PROBLEM DESCRIPTION: Return, in their exact form, the lines that lie between the start of the data below and the line containing "cells demonstrate medium", with both ends included.

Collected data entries
* * *

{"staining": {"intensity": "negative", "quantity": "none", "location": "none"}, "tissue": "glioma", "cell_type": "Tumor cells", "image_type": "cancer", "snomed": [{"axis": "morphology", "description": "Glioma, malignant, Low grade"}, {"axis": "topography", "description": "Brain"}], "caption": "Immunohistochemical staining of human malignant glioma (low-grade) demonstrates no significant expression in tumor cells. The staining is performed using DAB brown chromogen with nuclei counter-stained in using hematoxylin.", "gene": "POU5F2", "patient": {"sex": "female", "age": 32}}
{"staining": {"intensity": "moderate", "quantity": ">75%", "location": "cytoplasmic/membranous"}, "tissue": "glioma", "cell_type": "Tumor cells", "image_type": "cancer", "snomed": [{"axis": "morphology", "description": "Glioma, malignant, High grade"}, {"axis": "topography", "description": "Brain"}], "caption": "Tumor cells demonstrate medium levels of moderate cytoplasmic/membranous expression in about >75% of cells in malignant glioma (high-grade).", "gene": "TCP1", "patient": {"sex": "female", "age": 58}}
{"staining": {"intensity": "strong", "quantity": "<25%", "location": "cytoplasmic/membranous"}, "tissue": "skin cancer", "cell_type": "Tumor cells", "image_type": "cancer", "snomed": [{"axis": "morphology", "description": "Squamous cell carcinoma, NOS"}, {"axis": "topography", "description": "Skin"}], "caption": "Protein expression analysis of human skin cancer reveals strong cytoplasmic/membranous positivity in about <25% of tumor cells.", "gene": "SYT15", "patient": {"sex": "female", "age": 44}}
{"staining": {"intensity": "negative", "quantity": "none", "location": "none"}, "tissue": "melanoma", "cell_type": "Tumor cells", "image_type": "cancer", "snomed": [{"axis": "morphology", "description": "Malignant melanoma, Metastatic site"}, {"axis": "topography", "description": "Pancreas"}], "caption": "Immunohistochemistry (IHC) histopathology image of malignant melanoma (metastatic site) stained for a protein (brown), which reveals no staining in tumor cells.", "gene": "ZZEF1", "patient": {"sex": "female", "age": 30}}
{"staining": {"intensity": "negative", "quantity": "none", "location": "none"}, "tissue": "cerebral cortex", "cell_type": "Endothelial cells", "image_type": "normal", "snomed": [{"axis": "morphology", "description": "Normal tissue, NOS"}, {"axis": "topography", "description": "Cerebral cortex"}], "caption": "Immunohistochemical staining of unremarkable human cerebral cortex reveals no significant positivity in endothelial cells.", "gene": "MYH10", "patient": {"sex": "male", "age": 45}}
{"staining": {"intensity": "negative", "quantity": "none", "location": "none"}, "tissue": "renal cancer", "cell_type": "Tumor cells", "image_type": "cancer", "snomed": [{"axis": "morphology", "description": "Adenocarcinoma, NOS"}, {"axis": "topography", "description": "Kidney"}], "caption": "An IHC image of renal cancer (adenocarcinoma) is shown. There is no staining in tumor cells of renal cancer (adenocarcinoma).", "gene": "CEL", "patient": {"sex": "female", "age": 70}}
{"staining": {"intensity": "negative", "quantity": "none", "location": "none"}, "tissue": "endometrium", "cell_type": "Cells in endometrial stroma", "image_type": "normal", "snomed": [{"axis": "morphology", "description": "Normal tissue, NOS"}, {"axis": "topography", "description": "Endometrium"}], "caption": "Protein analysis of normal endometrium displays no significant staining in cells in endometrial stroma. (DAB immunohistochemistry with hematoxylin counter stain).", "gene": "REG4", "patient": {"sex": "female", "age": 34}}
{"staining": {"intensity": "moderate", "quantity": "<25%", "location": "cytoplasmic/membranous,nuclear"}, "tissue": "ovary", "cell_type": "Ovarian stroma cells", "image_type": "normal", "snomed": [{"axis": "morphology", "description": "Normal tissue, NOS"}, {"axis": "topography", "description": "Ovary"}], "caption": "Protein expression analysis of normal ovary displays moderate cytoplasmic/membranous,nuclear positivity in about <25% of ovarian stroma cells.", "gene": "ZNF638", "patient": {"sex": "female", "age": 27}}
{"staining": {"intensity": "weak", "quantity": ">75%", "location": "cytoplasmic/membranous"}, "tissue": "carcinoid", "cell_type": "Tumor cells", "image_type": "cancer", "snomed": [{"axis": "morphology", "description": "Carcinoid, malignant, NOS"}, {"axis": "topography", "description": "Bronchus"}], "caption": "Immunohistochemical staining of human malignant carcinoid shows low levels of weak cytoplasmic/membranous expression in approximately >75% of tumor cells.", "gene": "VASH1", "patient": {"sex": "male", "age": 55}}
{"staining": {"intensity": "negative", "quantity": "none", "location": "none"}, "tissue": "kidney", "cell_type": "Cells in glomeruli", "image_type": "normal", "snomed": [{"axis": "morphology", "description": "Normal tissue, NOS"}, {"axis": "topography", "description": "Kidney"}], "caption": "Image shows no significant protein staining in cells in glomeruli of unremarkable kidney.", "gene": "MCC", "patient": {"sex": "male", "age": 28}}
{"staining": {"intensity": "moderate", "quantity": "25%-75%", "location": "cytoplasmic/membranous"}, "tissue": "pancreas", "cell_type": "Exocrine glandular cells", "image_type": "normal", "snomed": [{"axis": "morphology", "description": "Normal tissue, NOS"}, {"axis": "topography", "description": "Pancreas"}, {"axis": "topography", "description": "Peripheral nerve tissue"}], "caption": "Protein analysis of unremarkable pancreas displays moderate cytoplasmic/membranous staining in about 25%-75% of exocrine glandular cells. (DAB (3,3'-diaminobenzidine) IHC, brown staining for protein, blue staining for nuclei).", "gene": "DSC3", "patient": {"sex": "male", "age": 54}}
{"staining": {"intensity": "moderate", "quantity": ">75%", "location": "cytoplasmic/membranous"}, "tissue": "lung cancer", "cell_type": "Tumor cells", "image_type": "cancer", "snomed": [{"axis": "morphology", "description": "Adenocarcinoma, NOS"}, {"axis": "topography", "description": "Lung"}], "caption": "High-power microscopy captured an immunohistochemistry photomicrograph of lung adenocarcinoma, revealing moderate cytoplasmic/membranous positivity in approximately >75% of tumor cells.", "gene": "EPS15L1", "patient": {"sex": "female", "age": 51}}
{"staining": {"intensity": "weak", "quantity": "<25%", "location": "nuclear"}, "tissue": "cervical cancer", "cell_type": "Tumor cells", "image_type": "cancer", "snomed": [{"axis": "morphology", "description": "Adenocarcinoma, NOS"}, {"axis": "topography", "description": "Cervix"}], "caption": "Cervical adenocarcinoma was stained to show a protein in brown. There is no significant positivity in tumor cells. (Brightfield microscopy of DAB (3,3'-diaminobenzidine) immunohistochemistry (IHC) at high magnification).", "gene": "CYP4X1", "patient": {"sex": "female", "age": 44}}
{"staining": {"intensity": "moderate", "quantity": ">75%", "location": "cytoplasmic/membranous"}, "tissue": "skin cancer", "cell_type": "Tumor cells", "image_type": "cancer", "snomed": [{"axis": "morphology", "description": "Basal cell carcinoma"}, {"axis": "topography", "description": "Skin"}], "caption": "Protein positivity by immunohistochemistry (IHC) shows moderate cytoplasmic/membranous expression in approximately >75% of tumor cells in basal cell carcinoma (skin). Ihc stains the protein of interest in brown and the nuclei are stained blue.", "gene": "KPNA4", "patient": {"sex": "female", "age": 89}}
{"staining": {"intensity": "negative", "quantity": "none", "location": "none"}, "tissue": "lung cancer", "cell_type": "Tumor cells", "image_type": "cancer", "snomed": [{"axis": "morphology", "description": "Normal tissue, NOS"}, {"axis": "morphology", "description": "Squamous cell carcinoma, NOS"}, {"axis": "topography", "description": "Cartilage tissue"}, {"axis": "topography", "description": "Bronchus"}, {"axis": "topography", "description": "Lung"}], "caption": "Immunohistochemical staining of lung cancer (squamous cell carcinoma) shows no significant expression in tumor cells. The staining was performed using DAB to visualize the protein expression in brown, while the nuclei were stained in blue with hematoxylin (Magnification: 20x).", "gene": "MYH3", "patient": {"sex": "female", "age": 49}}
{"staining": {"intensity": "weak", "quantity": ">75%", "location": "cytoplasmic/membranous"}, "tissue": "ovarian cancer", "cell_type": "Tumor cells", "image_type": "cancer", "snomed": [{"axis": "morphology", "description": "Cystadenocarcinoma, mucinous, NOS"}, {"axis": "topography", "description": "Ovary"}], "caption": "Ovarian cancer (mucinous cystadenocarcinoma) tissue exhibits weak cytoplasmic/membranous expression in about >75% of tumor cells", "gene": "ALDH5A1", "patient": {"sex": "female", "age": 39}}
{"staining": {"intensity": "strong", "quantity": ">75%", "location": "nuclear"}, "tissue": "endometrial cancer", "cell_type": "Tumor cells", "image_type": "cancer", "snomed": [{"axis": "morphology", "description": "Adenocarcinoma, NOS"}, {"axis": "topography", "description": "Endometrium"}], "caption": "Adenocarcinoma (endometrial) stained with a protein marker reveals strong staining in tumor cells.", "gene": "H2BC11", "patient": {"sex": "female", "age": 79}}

* * *

OUTPUT BELOW:
{"staining": {"intensity": "negative", "quantity": "none", "location": "none"}, "tissue": "glioma", "cell_type": "Tumor cells", "image_type": "cancer", "snomed": [{"axis": "morphology", "description": "Glioma, malignant, Low grade"}, {"axis": "topography", "description": "Brain"}], "caption": "Immunohistochemical staining of human malignant glioma (low-grade) demonstrates no significant expression in tumor cells. The staining is performed using DAB brown chromogen with nuclei counter-stained in using hematoxylin.", "gene": "POU5F2", "patient": {"sex": "female", "age": 32}}
{"staining": {"intensity": "moderate", "quantity": ">75%", "location": "cytoplasmic/membranous"}, "tissue": "glioma", "cell_type": "Tumor cells", "image_type": "cancer", "snomed": [{"axis": "morphology", "description": "Glioma, malignant, High grade"}, {"axis": "topography", "description": "Brain"}], "caption": "Tumor cells demonstrate medium levels of moderate cytoplasmic/membranous expression in about >75% of cells in malignant glioma (high-grade).", "gene": "TCP1", "patient": {"sex": "female", "age": 58}}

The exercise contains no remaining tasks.